**To do:** Where does the string "that" appear in the listing below? Copy every line where it does.

**Recorded data:**
########################################

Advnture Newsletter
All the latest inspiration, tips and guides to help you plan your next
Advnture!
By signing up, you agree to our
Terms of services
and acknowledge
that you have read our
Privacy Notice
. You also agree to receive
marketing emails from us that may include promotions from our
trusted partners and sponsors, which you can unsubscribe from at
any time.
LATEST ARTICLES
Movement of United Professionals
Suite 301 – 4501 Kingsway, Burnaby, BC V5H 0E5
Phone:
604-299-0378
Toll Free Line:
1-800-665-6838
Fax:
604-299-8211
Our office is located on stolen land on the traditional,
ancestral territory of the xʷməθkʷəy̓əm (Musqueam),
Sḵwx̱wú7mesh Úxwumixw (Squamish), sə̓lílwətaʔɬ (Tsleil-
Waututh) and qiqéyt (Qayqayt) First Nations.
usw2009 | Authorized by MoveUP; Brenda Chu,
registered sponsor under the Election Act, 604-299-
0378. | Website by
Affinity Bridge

########################################

**Result:**
that you have read our
marketing emails from us that may include promotions from our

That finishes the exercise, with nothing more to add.